The Netherlands’ Maastricht School of Management has ramped up its focus on technology, and its MBA students are reaping the rewards.
Meilinda Girsang was a serial entrepreneur in her native Indonesia. Still, she knew that she needed more business knowledge to take her career forward.
After a recommendation from a friend, she sold her business assets and applied for a full-time MBA at Maastricht School of Management (MSM) in the Netherlands; thousands of miles from home.
“I did my research and saw that the MSM MBA is one of the best in the Netherlands,” Meilinda explains. “The Netherlands is a very good location for an MBA. It’s very economically stable and it’s one of the best countries to start a business in.”
In 2016, the Netherlands’ startup business climate was ranked first in Europe in a European Digital Forum report. An emergent Silicon Valley in Europe, the Netherlands’ tech startup scene has seen huge developments in clean tech, healthcare tech, and 3D printing in recent years.
After Meilinda graduates in September 2018, her plan is to continue as an entrepreneur; she’s thinking about setting up her own impact investing company.
She’s not alone. According to the school’s Manager Enrollment and Career Services, Hermina Kooyman, around 15% of MBA students at MSM try to start a new business immediately after graduation. The advanced technology scene means more jobs for MBA students too. Hermina says 95% of MSM MBAs typically have a full-time job within six months of graduation.
Mutende Musonda, a 2015 MSM MBA graduate and a former official at the Zambian Ministry of Agriculture, was impressed by the school’s close connections with advanced technology firms operating in the Netherlands, like Phillips, Mercedes Benz, and Microsoft.
After starting two eco-friendly businesses in the Netherlands, he’s set to return home to develop a series of commercially-viable business models for farmer training sessions and work to modernize agriculture in Zambia.
“I saw Maastricht School of Management as this global school which was going to connect me with different players in the global arena,” Mutende explains. “The Netherlands is a knowledge economy; the technology and the expertize is there. You’re talking about studying in a place where people have years of theoretical and practical knowledge of business.”
MSM offers MBA specializations in entrepreneurship and the digital economy—covering hot topics like big data analytics, cybersecurity, and Industry 4.0—as well as a one-week innovation management module at RWTH Aachen University, a leading German engineering school.
Oliver Olson, director of global education programs at MSM, says a focus on high-technology can be seen throughout the MBA curriculum.

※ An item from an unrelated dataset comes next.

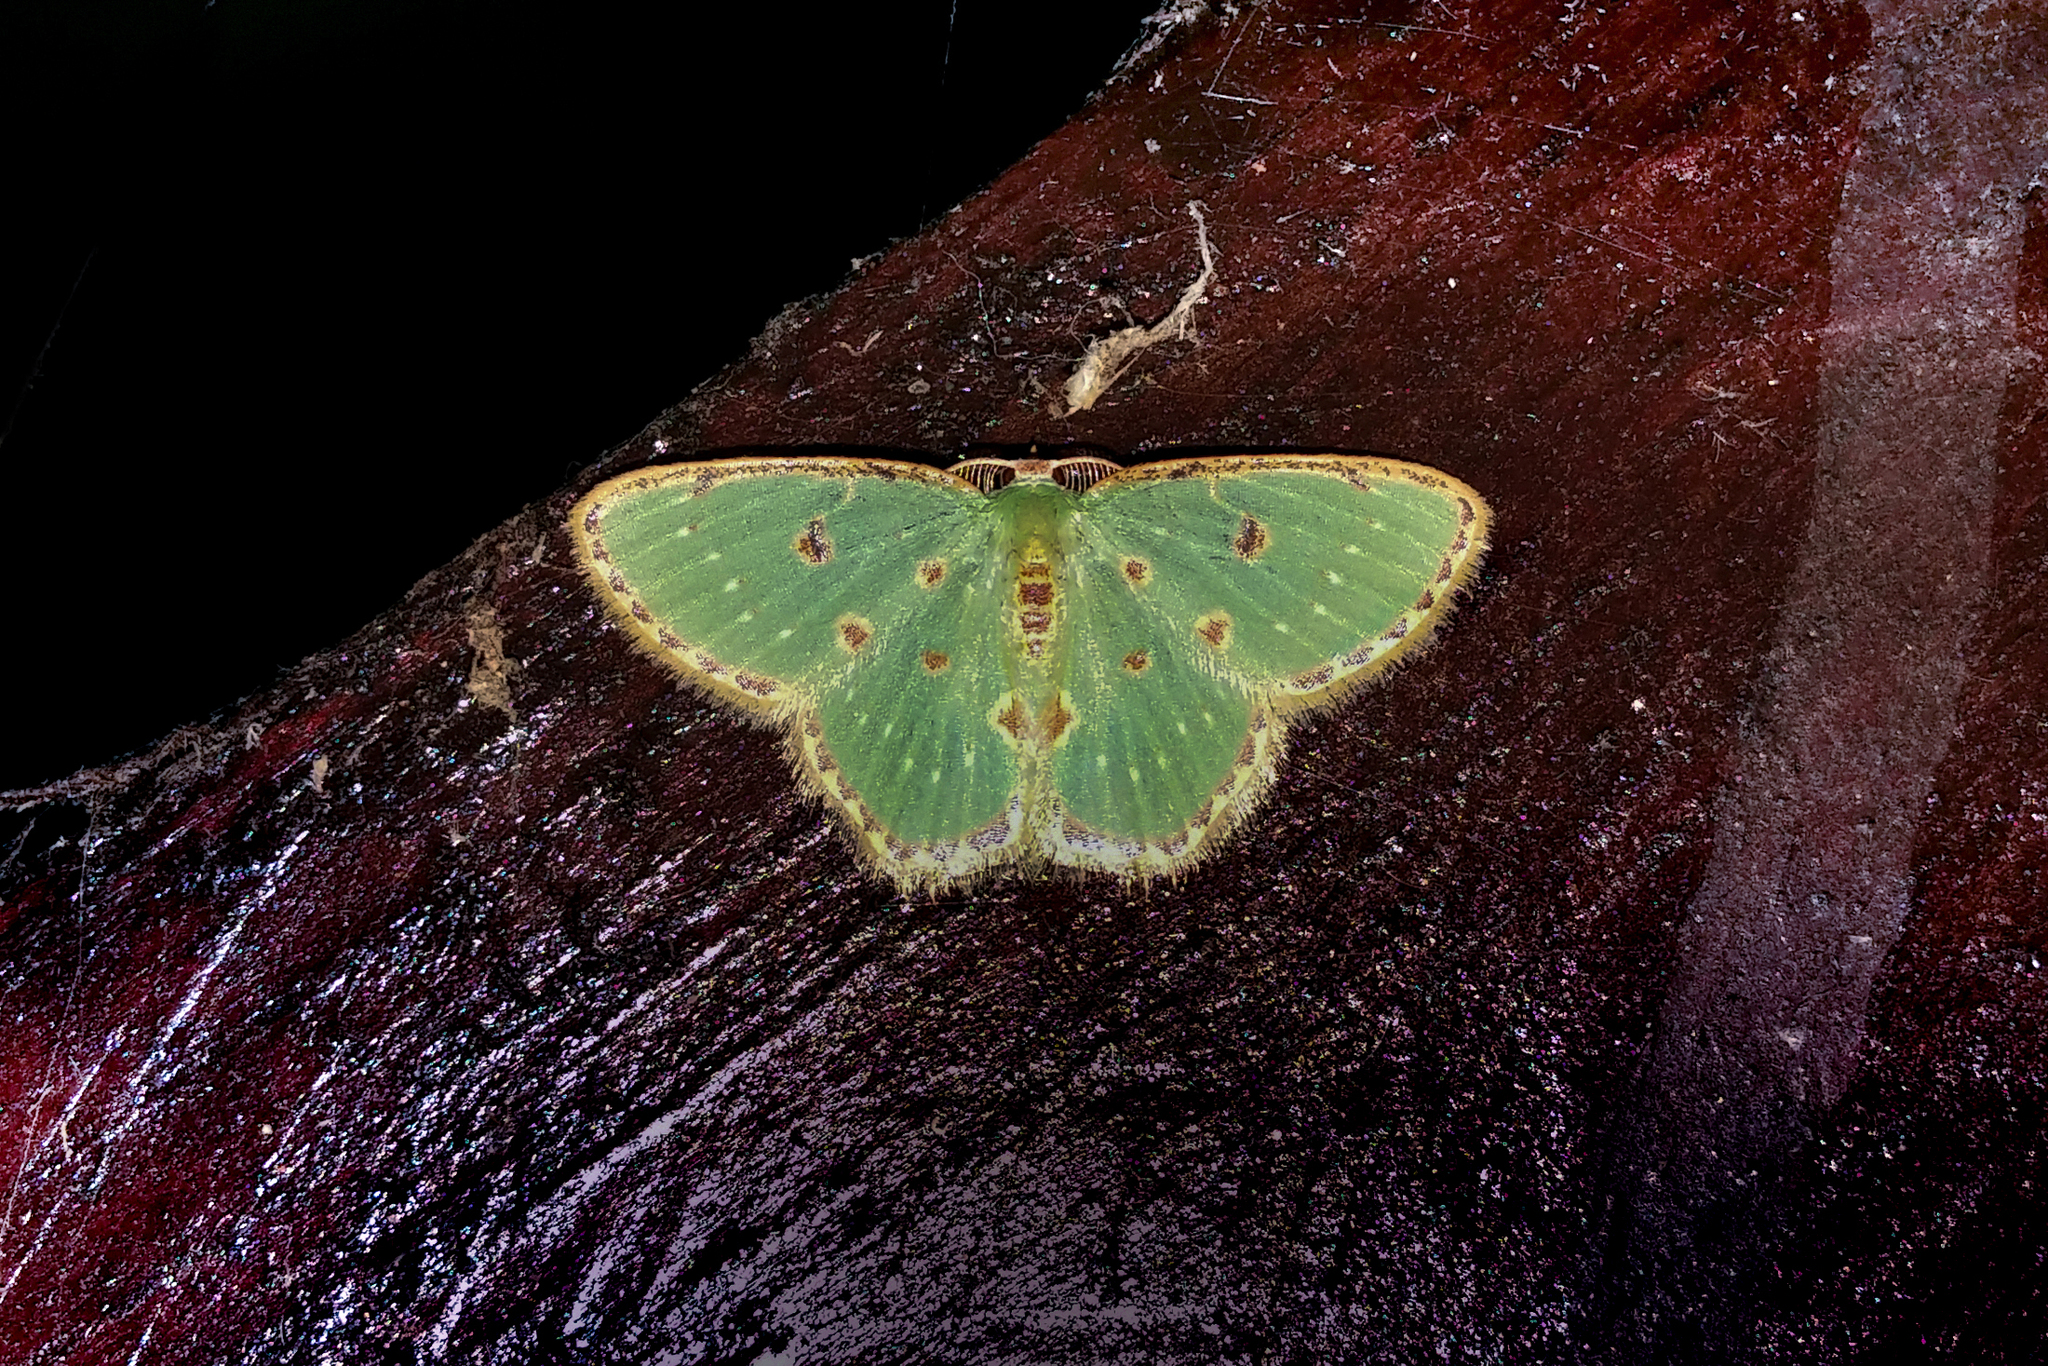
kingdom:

Virtual Reality, Augmented Reality, Artificial Intelligence are all on his radar. For 2018, a major focus is on the incorporation of online learning.
“I’ve heard from major employers—Nestle, Virgin Media, SAP—that we need to take advantage of a modern classroom,” he explains. “The lecture format, even the case study method, isn’t enough—employers want students to go through an immersive learning experience.

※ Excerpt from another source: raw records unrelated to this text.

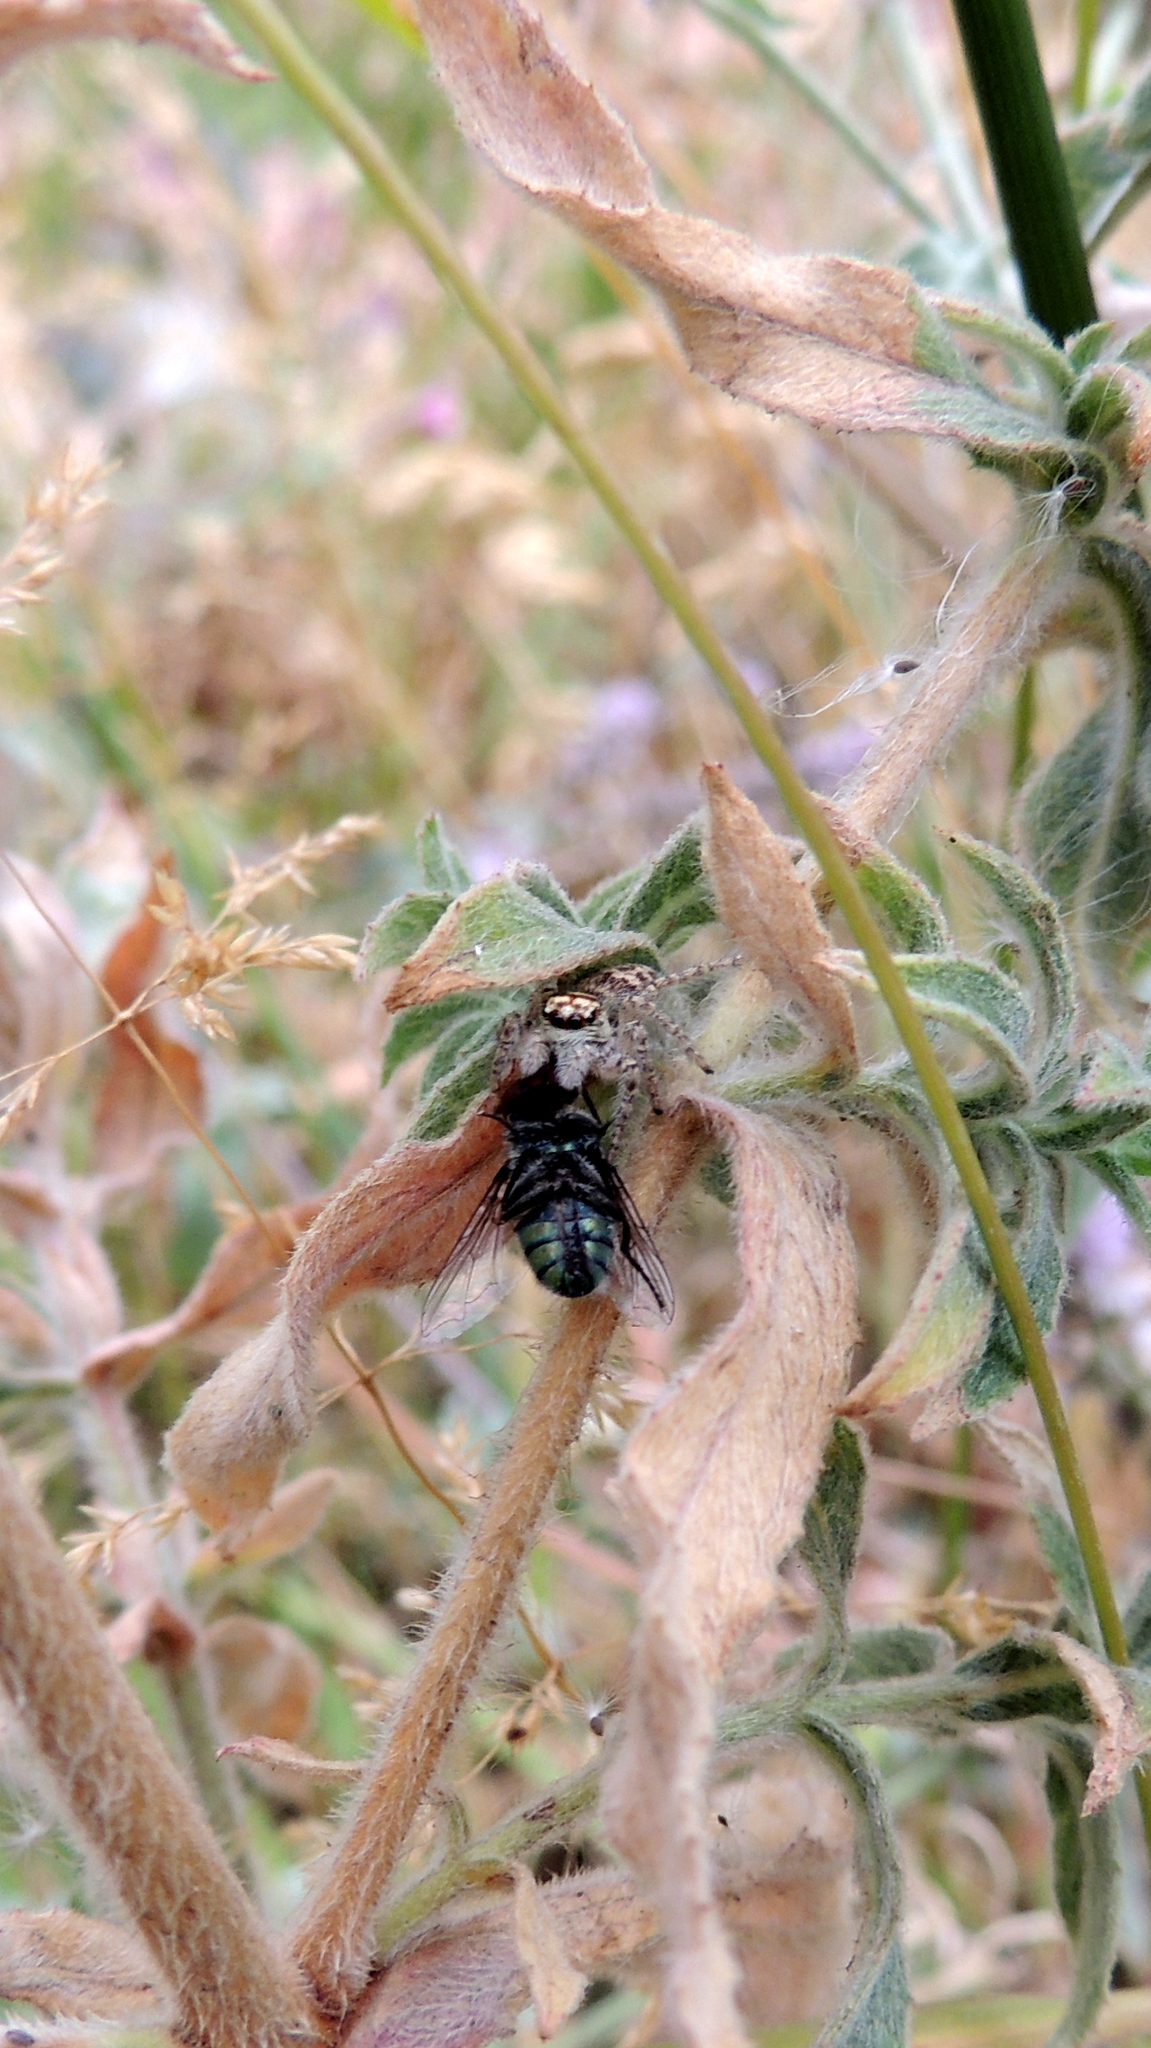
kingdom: Animalia
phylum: Arthropoda
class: Arachnida
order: Araneae
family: Salticidae
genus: Philaeus
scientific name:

“We don’t want to use our classes to lecture to the students. We want students to do the required reading before class and then debate, discuss, and put into practice what they’ve learned. That’s where online learning comes in—it fills in all the gaps.
“With our MBA now, you can see it’s about flexibility,” he continues. “Our students can do it in one year in a full time setting; in two-four years in an executive format; or in two-to-four years online. And they’re not bound by any of those—they can move around.”
Maastricht School of Management reviews its MBA curriculum every year to match employers’ needs. As the high-tech sector in the Netherlands continues to boom, and high-tech topics and technology drive the MBA curriculum, the school’s MBA students are reaping the rewards.